▸ **Problem details**: What follows is a set of records; repeat all of them exactly.

--- Provided information Enclosed Below ---

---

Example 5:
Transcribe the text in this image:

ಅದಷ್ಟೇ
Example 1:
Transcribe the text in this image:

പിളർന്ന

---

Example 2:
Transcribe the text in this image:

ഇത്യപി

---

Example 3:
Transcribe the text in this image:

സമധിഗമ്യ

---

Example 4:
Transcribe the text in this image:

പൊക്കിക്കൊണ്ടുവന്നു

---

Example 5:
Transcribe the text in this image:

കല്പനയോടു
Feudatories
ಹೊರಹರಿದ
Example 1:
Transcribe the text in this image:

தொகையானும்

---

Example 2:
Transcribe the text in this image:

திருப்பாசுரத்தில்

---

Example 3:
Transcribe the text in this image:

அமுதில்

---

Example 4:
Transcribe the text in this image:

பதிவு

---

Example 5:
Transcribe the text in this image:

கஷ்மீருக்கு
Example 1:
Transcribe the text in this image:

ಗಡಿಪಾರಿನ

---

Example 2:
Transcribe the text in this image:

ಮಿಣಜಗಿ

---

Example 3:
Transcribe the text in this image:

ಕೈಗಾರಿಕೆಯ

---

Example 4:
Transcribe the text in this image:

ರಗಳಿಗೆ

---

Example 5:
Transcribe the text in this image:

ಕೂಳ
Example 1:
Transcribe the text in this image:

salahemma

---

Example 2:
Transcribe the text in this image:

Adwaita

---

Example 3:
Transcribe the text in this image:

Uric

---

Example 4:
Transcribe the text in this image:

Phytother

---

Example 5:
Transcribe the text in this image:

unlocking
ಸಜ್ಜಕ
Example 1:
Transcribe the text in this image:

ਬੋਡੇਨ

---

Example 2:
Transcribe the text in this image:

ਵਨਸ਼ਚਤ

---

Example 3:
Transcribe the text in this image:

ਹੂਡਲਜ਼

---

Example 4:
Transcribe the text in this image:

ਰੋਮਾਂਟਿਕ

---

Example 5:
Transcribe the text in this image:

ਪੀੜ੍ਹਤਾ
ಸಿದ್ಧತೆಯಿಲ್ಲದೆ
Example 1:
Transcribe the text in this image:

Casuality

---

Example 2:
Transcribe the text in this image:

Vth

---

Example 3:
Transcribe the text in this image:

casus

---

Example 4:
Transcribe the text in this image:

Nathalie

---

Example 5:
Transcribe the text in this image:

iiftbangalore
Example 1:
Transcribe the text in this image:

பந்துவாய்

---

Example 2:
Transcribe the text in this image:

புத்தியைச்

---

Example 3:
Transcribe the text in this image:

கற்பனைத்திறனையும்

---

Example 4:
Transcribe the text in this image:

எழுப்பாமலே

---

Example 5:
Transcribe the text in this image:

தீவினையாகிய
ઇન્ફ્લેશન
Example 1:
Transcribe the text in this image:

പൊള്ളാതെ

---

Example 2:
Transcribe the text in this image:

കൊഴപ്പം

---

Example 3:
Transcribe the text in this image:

--- End of Enclosed Provided information ---

▸ **Answer box**:
---

Example 5:
Transcribe the text in this image:

ಅದಷ್ಟೇ
Example 1:
Transcribe the text in this image:

പിളർന്ന

---

Example 2:
Transcribe the text in this image:

ഇത്യപി

---

Example 3:
Transcribe the text in this image:

സമധിഗമ്യ

---

Example 4:
Transcribe the text in this image:

പൊക്കിക്കൊണ്ടുവന്നു

---

Example 5:
Transcribe the text in this image:

കല്പനയോടു
Feudatories
ಹೊರಹರಿದ
Example 1:
Transcribe the text in this image:

தொகையானும்

---

Example 2:
Transcribe the text in this image:

திருப்பாசுரத்தில்

---

Example 3:
Transcribe the text in this image:

அமுதில்

---

Example 4:
Transcribe the text in this image:

பதிவு

---

Example 5:
Transcribe the text in this image:

கஷ்மீருக்கு
Example 1:
Transcribe the text in this image:

ಗಡಿಪಾರಿನ

---

Example 2:
Transcribe the text in this image:

ಮಿಣಜಗಿ

---

Example 3:
Transcribe the text in this image:

ಕೈಗಾರಿಕೆಯ

---

Example 4:
Transcribe the text in this image:

ರಗಳಿಗೆ

---

Example 5:
Transcribe the text in this image:

ಕೂಳ
Example 1:
Transcribe the text in this image:

salahemma

---

Example 2:
Transcribe the text in this image:

Adwaita

---

Example 3:
Transcribe the text in this image:

Uric

---

Example 4:
Transcribe the text in this image:

Phytother

---

Example 5:
Transcribe the text in this image:

unlocking
ಸಜ್ಜಕ
Example 1:
Transcribe the text in this image:

ਬੋਡੇਨ

---

Example 2:
Transcribe the text in this image:

ਵਨਸ਼ਚਤ

---

Example 3:
Transcribe the text in this image:

ਹੂਡਲਜ਼

---

Example 4:
Transcribe the text in this image:

ਰੋਮਾਂਟਿਕ

---

Example 5:
Transcribe the text in this image:

ਪੀੜ੍ਹਤਾ
ಸಿದ್ಧತೆಯಿಲ್ಲದೆ
Example 1:
Transcribe the text in this image:

Casuality

---

Example 2:
Transcribe the text in this image:

Vth

---

Example 3:
Transcribe the text in this image:

casus

---

Example 4:
Transcribe the text in this image:

Nathalie

---

Example 5:
Transcribe the text in this image:

iiftbangalore
Example 1:
Transcribe the text in this image:

பந்துவாய்

---

Example 2:
Transcribe the text in this image:

புத்தியைச்

---

Example 3:
Transcribe the text in this image:

கற்பனைத்திறனையும்

---

Example 4:
Transcribe the text in this image:

எழுப்பாமலே

---

Example 5:
Transcribe the text in this image:

தீவினையாகிய
ઇન્ફ્લેશન
Example 1:
Transcribe the text in this image:

പൊള്ളാതെ

---

Example 2:
Transcribe the text in this image:

കൊഴപ്പം

---

Example 3:
Transcribe the text in this image:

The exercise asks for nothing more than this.